С самого начала детективы склонялись к версии, что Джонсон был «козлом отпущения», инструментом, использованным врагом Козы Ностра, чтобы выполнить заказ на самоубийство Коломбо. Через четыре часа после покушения в Ассошиэйтед Пресс позвонил человек, назвавшийся представителем «Черной революционной атакующей группы» (BRAT), и заявил, что Коломбо был застрелен в отместку за акты насилия, совершенные белой властью против афроамериканцев. Детективы вскоре установили, что группа была вымышленной. Они сомневались, что настоящая подпольная черная группировка видела бы какую-то политическую цель в уничтожении лидера мафии. Не удалось найти никаких связей между Джеромом Джонсоном и радикальными чернокожими политическими активистами. На самом деле Джонсон общался в основном с белыми, и детективам не удалось найти ни одного его близкого чернокожего друга. Детективы предположили, что фальшивое заявление BRAT может быть красной селедкой, ведущей их по ложному следу.

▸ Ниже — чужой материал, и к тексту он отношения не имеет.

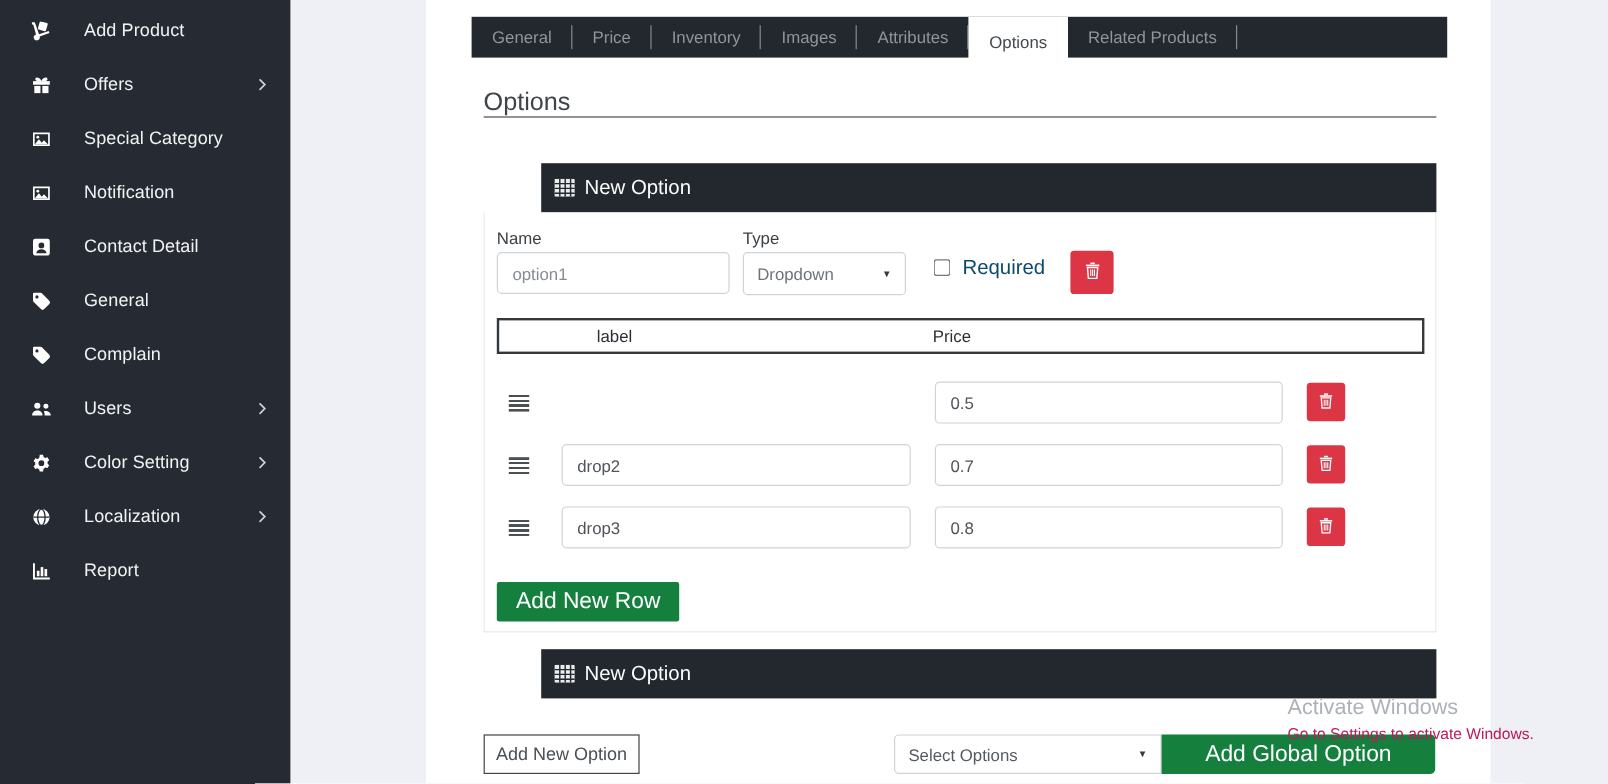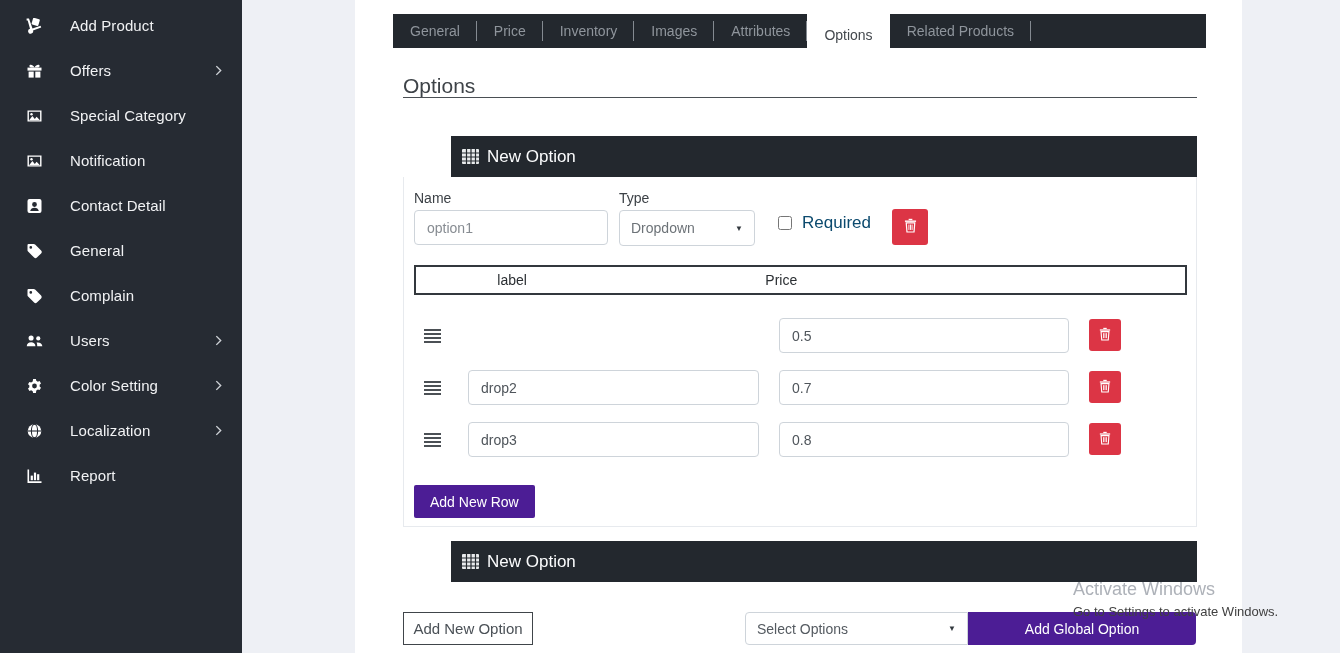--- a/index.html
+++ b/index.html
@@ -39,7 +39,7 @@
   .req-wrap input{width:14px;height:14px;margin:0 10px 0 0;}
   .req-wrap span{font-size:17px;color:#0c4a6e;}
   .danger-btn{background:#dc3545;border:none;border-radius:3px;color:#fff;display:flex;align-items:center;justify-content:center;cursor:pointer;}
-  .opt-table-header{position:absolute;left:10px;top:88px;width:773px;height:30px;border:2px solid #33383d;box-sizing:border-box;display:flex;align-items:center;font-size:14px;color:#2b2f33;background:#fff;}
+  .opt-table-header{position:absolute;left:10px;top:88px;width:773px;height:30px;border:2px solid #33383d;box-sizing:border-box;display:flex;align-items:center;font-size:14px;color:#2b2f33;background:#fff;gap:12px;}
   .opt-table-header .c1{width:25%;text-align:center;}
   .opt-table-header .c2{width:45%;text-align:center;}
   .option-row{position:absolute;left:0;width:100%;height:35px;}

Следователи все же составили портрет Джерома Джонсона как мелкого мошенника, подделывателя чеков, грабителя и
ловеласа
, который бродил по студенческим городкам, пытаясь соблазнить студенток. Каким-то образом Джонсон, не имея опыта работы фотографом, выманил у отделения лиги в Нью-Брансуике (штат Нью-Джерси) разрешение на освещение митинга на Коламбус-Серкл. С дорогой камерой Bolex стоимостью 1200 долларов, перекинутой через плечо, и статной чернокожей ассистенткой рядом, которая также предъявила пресс-карту, Джонсон пробирался к Коломбо. По мнению детективов, по мере приближения к Коломбо женщина передала Джонсону пистолет — не поддающийся отслеживанию автоматический пистолет «Мента» 32-го калибра, произведенный в Германии во время Первой мировой войны. В подходящий момент женщина маневрировала рядом с Коломбо, крикнув: «Привет, Джо». Остановившись, Коломбо повернулся и посмотрел на женщину сквозь очки в роговой оправе. Улыбаясь, он ответил ей: «Приветик». Это был шанс для Джонсона. Почти в упор он сделал три выстрела, прежде чем его повалила на землю толпа телохранителей и полицейских. Во время драки убийца Джонсона всадил ему в спину три пули 38-го калибра; оружие, которое также не удалось отследить, было найдено рядом с телом убийцы.